LibertàEguale

Reddito di cittadinanza, una risposta a Maria Cecilia Guerra

di Ileana Piazzoni

Che nel Paese si sia aperto un dibattito pubblico sul reddito di cittadinanza è un’ottima cosa.

Che il dibattito si sia aperto su Renzi e il reddito di cittadinanza dà il segno, ancora una volta, di quanto sia fondamentale il ruolo di chi riesce a scuotere la politica.
Oggi tocca alla sottosegretaria Maria Cecilia Guerra intervenire a difesa del reddito di cittadinanza, sostenendo tesi che credo nemmeno il M5S sostenga più.
Cerchiamo di fare chiarezza.
Tra aprile 2019 e marzo 2021 sono stati spesi per il reddito e la pensione di cittadinanza quasi 13 miliardi di euro. Sarebbe davvero clamoroso se, a fronte di questo enorme investimento, non ci fosse stata almeno un’attenuazione dell’intensità della povertà.

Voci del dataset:
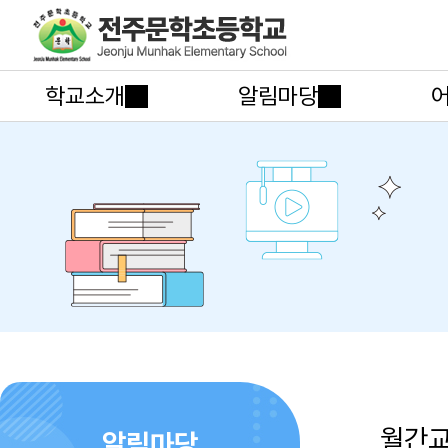
학교소개
알림마당
월간
알림마당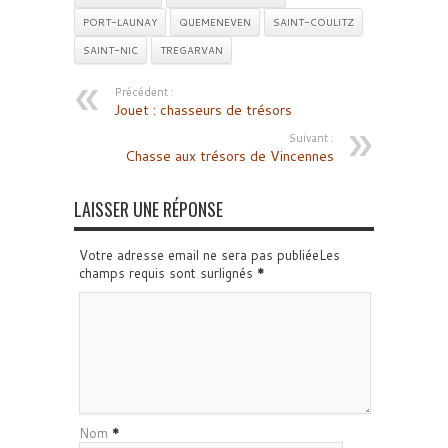
PORT-LAUNAY
QUEMENEVEN
SAINT-COULITZ
SAINT-NIC
TREGARVAN
Précédent :
Jouet : chasseurs de trésors
Suivant :
Chasse aux trésors de Vincennes
LAISSER UNE RÉPONSE
Votre adresse email ne sera pas publiéeLes
champs requis sont surlignés
*
Nom
*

COMPITO ASSEGNATO: Riscrivi l'estratto sul reddito di cittadinanza per intero, da "Reddito di cittadinanza, una" fino a "di fare chiarezza.", mettendo "confronto" al posto di "dibattito".

SPAZIO RISPOSTA:
Reddito di cittadinanza, una risposta a Maria Cecilia Guerra

di Ileana Piazzoni

Che nel Paese si sia aperto un confronto pubblico sul reddito di cittadinanza è un’ottima cosa.

Che il confronto si sia aperto su Renzi e il reddito di cittadinanza dà il segno, ancora una volta, di quanto sia fondamentale il ruolo di chi riesce a scuotere la politica.
Oggi tocca alla sottosegretaria Maria Cecilia Guerra intervenire a difesa del reddito di cittadinanza, sostenendo tesi che credo nemmeno il M5S sostenga più.
Cerchiamo di fare chiarezza.